- _Selected text_:
╔══

Re: Pluggable Storage - Andres's take

From: Andres Freund <andres(at)anarazel(dot)de>
To: Alexander Korotkov <a(dot)korotkov(at)postgrespro(dot)ru>
Cc: Haribabu Kommi <kommi(dot)haribabu(at)gmail(dot)com>, Alvaro Herrera <alvherre(at)2ndquadrant(dot)com>, pgsql-hackers <pgsql-hackers(at)postgresql(dot)org>
Subject: Re: Pluggable Storage - Andres's take
Date: 2018-07-16 13:44:53
Message-ID: 20180716134453.oinsvuoqnh737nxa@alap3.anarazel.de
Views: Raw Message | Whole Thread | Download mbox | Resend email
Thread:
Lists: pgsql-hackers

Hi,

On 2018-07-05 15:25:25 +0300, Alexander Korotkov wrote:
> > - I think the move of the indexing from outside the table layer into the
> > storage layer isn't a good idea. It lead to having to pass EState into
> > the tableam, a callback API to perform index updates, etc. This seems
> > to have at least partially been triggered by the speculative insertion
> > codepaths. I've reverted this part of the changes. The speculative
> > insertion / confirm codepaths are now exposed to tableam.h - I think
> > that's the right thing because we'll likely want to have that
> > functionality across more than a single tuple in the future.

╚══

- _Material_:
╔══

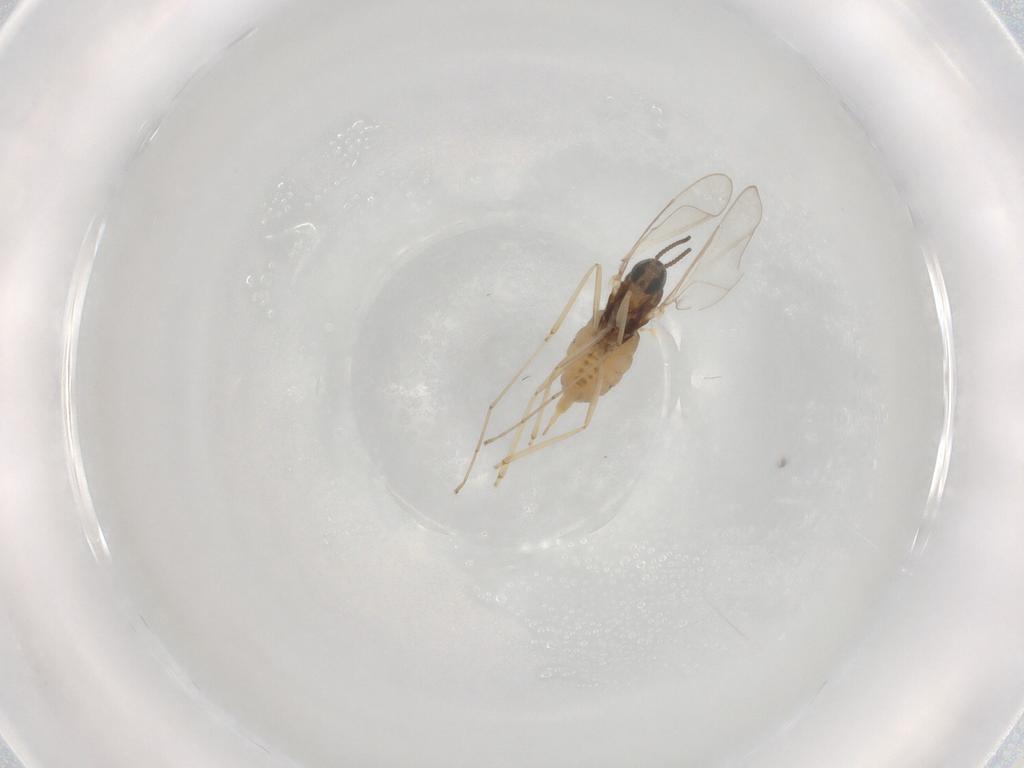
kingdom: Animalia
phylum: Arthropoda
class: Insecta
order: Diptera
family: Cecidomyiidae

╚══
╔══

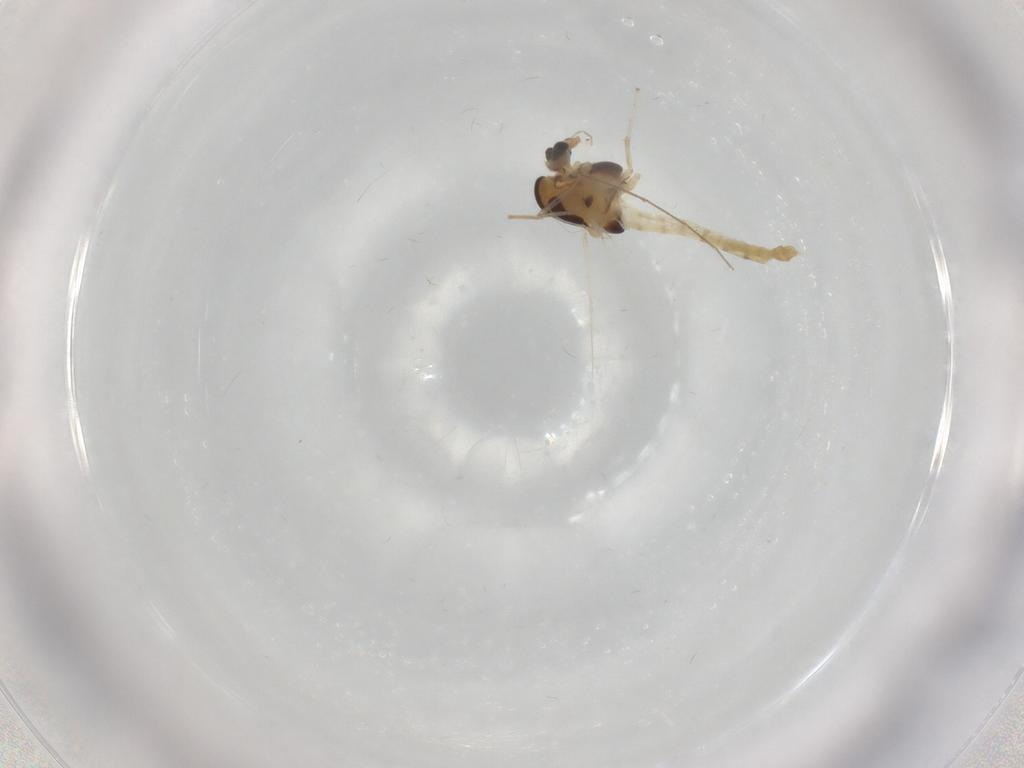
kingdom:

╚══

- _Requirement 1_:
Reproduce part of the pluggable storage message, starting with "On 2018-07-05 15:25:25" and going on through "in the future.".
- _Requirement 2_:
Turn the paragraph in the pluggable storage message that begins "I think the move of the indexing" into a short bulleted list that keeps its main facts.
The lines in the two blocks come from a separate source, not from the pluggable storage message.

- _Written solution 1_:
On 2018-07-05 15:25:25 +0300, Alexander Korotkov wrote:
> > - I think the move of the indexing from outside the table layer into the
> > storage layer isn't a good idea. It lead to having to pass EState into
> > the tableam, a callback API to perform index updates, etc. This seems
> > to have at least partially been triggered by the speculative insertion
> > codepaths. I've reverted this part of the changes. The speculative
> > insertion / confirm codepaths are now exposed to tableam.h - I think
> > that's the right thing because we'll likely want to have that
> > functionality across more than a single tuple in the future.

- _Written solution 2_:
- Moving indexing from outside the table layer into the storage layer is considered a bad idea.
- That move meant passing EState into the tableam and adding a callback API for index updates.
- It appears to have been at least partly triggered by the speculative insertion codepaths.
- This part of the changes has been reverted.
- The speculative insertion / confirm codepaths are now exposed to tableam.h. This is seen as right because that functionality will likely be wanted across more than a single tuple in the future.